Ils vivent dans des conditions très précaires
Des habitants de haï Es-Salam devant la wilaya
Hier matin, une vingtaine d’habitants de haï Es-Salam, commune de Benfréha, s’est déplacée au siège de la wilaya pour protester contre la dégradation du cadre de vie de leur cité. Située à quelques encablures à l’est de la ville d’Oran, où vivent quelque cinq mille habitants, cette cité qui est sortie du néant durant les années de braise que le pays a traversées, se débat dans des conditions à la limite du supportable pour ne pas dire dans une pitoyable situation.
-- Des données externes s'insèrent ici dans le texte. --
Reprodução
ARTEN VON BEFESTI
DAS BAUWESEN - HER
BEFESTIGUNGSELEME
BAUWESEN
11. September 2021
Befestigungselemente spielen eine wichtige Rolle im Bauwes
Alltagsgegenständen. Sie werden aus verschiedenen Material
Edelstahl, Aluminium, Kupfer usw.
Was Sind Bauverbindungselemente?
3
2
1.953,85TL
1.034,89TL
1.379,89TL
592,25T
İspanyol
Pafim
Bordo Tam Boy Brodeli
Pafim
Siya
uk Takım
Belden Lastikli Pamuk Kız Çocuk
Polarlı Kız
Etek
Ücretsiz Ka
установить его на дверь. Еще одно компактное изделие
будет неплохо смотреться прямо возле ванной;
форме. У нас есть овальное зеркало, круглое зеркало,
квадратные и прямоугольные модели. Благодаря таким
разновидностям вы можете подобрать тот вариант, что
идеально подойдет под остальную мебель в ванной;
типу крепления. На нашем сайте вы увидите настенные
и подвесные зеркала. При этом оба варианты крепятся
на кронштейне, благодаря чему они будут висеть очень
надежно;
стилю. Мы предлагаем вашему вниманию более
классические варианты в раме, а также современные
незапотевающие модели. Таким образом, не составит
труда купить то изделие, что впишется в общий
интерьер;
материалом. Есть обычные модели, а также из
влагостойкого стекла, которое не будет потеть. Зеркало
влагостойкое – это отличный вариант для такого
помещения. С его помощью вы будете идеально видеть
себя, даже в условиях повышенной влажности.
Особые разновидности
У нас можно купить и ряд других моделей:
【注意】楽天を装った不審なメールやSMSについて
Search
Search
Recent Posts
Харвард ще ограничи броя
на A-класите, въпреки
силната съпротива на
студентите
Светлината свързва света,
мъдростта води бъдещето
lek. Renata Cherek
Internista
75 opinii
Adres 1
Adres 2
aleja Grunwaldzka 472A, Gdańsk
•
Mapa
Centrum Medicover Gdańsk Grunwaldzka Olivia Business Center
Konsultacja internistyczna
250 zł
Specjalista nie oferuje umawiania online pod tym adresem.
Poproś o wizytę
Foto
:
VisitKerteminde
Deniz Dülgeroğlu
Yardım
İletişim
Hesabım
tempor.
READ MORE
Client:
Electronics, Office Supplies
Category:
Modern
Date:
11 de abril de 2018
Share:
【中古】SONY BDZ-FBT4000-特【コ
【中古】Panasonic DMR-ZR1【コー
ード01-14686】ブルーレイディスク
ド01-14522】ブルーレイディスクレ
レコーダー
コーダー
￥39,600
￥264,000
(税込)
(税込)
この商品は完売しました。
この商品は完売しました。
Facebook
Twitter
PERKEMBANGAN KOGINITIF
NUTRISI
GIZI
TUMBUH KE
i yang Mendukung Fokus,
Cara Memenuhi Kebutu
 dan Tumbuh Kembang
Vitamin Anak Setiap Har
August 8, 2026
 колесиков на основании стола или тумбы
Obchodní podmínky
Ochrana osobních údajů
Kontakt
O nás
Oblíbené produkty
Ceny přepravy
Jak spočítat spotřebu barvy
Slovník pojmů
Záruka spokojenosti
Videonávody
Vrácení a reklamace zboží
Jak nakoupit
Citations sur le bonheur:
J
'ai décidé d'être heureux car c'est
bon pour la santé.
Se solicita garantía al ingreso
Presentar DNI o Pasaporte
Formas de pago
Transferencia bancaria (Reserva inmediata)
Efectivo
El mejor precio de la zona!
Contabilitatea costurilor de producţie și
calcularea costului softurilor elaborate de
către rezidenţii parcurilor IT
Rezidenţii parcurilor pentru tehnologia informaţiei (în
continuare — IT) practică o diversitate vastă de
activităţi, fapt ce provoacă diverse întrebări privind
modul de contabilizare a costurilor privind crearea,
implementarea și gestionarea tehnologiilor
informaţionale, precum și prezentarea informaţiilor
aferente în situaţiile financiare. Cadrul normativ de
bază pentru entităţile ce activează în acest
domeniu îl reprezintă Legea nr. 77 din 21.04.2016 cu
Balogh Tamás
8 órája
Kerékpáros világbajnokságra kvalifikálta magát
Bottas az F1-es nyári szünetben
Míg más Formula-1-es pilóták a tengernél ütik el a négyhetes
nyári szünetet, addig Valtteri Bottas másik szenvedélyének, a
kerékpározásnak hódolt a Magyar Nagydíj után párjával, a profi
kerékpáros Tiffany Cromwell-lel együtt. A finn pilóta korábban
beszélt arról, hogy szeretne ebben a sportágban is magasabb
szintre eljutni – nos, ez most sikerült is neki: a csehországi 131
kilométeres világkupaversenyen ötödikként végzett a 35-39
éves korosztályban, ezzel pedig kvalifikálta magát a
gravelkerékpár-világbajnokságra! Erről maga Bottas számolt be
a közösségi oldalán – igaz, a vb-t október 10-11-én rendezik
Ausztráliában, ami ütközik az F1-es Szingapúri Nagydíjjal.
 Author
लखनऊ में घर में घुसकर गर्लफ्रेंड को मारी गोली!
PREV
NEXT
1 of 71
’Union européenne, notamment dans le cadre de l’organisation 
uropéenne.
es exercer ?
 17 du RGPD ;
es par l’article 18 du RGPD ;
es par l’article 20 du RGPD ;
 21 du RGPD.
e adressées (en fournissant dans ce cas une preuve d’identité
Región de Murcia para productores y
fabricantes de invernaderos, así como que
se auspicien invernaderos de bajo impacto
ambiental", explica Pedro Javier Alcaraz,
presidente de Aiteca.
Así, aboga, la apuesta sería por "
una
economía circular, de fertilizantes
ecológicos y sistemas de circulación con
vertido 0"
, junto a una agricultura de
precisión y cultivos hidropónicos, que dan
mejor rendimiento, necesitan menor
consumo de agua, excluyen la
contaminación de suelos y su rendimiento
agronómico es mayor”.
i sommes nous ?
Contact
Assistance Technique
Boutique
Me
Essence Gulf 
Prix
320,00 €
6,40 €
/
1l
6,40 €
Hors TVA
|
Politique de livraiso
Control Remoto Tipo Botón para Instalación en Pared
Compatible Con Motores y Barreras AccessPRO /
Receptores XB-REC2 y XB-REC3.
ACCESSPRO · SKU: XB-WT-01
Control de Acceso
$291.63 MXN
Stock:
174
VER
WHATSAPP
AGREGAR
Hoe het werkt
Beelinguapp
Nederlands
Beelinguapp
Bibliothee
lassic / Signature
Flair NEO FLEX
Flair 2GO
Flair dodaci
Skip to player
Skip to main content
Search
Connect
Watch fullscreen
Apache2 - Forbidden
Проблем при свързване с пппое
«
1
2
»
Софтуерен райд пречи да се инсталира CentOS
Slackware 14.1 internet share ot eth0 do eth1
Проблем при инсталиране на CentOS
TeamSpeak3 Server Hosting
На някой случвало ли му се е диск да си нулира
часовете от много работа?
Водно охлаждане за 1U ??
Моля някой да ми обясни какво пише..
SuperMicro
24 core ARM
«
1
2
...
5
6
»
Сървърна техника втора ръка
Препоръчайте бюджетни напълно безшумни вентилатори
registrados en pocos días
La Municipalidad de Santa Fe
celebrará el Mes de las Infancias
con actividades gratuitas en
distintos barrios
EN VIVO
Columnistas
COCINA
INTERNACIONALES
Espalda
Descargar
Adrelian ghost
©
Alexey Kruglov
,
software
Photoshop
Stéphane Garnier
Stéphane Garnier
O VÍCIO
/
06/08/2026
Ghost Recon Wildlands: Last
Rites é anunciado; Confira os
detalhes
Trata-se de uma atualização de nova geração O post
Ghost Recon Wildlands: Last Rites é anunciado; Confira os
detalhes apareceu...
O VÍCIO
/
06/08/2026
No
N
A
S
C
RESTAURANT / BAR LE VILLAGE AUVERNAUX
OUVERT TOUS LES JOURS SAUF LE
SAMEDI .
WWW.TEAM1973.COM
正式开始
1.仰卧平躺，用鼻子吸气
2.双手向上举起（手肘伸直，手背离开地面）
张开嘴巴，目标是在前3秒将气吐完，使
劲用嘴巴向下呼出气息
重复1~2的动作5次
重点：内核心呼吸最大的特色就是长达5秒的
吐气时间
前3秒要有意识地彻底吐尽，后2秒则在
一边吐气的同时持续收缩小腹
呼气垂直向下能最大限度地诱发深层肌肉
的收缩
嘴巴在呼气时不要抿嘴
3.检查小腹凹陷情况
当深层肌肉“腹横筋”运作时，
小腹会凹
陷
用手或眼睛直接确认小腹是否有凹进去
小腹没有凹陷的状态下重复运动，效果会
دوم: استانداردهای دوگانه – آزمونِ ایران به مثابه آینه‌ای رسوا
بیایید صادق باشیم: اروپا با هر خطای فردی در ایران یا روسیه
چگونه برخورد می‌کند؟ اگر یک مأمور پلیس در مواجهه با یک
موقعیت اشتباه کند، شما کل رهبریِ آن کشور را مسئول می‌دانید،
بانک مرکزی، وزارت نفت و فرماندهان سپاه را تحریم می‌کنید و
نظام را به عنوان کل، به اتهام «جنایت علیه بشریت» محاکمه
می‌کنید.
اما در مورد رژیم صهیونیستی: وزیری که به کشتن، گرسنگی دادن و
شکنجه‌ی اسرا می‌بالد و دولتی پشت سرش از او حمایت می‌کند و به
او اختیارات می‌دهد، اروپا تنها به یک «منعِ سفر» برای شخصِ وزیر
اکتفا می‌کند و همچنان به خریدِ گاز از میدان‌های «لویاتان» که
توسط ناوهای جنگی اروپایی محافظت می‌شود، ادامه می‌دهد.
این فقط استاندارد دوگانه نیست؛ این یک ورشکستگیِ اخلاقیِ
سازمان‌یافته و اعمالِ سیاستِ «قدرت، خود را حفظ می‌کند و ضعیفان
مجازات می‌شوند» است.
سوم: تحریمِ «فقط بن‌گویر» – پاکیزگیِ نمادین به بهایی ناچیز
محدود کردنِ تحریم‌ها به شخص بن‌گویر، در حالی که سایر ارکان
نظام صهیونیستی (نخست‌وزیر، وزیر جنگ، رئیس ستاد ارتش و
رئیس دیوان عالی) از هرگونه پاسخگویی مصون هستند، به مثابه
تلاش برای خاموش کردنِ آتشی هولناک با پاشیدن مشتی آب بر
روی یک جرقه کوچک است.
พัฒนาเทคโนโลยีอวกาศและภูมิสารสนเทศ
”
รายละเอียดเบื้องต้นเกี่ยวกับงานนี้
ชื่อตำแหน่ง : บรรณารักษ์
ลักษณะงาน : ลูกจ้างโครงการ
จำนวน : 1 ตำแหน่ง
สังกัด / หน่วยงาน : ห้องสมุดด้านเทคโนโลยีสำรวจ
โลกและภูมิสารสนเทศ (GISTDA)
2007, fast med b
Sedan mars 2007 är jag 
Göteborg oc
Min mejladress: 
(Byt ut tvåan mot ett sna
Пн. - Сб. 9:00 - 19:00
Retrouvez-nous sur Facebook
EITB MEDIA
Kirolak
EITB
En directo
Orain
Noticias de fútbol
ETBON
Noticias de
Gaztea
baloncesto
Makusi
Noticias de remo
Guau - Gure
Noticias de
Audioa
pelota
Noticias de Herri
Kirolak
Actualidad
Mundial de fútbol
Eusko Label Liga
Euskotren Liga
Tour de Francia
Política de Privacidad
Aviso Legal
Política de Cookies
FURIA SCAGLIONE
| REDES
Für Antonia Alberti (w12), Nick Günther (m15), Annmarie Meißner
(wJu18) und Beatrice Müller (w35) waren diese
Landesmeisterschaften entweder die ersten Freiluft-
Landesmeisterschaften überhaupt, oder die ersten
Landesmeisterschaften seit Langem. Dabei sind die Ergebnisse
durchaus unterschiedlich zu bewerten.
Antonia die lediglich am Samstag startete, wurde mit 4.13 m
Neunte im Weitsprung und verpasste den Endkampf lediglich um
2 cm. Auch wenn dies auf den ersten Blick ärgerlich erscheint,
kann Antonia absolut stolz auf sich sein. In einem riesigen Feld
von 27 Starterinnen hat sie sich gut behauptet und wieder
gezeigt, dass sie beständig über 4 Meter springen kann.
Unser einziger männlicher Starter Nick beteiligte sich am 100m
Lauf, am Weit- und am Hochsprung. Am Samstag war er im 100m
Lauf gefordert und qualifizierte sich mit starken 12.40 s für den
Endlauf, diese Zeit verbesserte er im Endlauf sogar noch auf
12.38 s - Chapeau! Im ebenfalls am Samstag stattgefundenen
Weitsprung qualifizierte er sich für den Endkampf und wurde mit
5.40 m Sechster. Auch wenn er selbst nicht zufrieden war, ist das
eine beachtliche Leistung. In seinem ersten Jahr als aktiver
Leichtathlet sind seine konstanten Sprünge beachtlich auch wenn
Ce quartier ne dispose en effet ni de l’eau potable, ni d’un réseau d’assainissement des eaux usées, encore moins d’une école et d’un réseau de courant électrique. Les routes ne sont pas goudronnées, et pour tout dire, un dénuement total qui commence à exaspérer les habitants qui ne cessent depuis des années de réclamer l’amélioration de leur cadre de vie auprès des responsables locaux, mais en vain. «Hormis les promesses, nous ne voyons rien venir de concret, alors ça suffit.
Ceux qui nous ignorent doivent maintenant assumer leur responsabilité car nous n’allons pas nous taire et baisser les bras. Nous voulons vivre dignement comme tous les autres citoyens.
Et puisque on procède à des travaux d’aménagement des trottoirs du village et on effectue des travaux d’embellissement, il faut s’occuper de nous aussi», ont affirmé les habitants qui disent accorder un délai de 15 jours aux responsables locaux pour prendre en charge les problèmes de leur agglomération. Faute de quoi, le siège de la mairie sera fermé. «La patience a des limites, nous avons frappé à toutes les portes, malheureusement on n’a pas donné d’importance à nos cris de détresse», affirment-ils.
Ces habitants s’interrogent sur les constructions illicites qui, ces derniers temps, poussent comme des champignons dans une importante assiette de terrain située à l’entrée de l’agglomération et au bord de la route principale qui donne accès à celle-ci et ce, au vu et au su de tous, cette assiette de terrain, précisent-ils, peut servir à l’implantation de certains équipements, tel qu’un dispensaire ou une école, pourquoi ne pas mettre fin à cette situation et qui est derrière cette affaire ?
«Ce terrain d’assiette est situé à l’entrée principale de notre agglomération, juste au bord de la route, donc exposé à la vue de tous ceux qui viennent ici, personne ne peut nier l’existence de constructions illicites, des baraques qui s’effectuent en plein jour et depuis quelques mois seulement. A qui profite cette situation ? Pourquoi ne pas interdire ces constructions dans cet endroit précis ?», se demandent nos interlocuteurs qui souhaitent voir le wali visiter leur cité pour voir de près dans quelles conditions ils vivent.
Avant de quitter le siège de la wilaya, le groupe d’habitants a déposé dans un bureau, un double de la correspondance au wali qu’ils lui ont déjà adressée par voie postale le mois de juin passé, et qu’ils ont adressée au président de la République, avons-nous appris.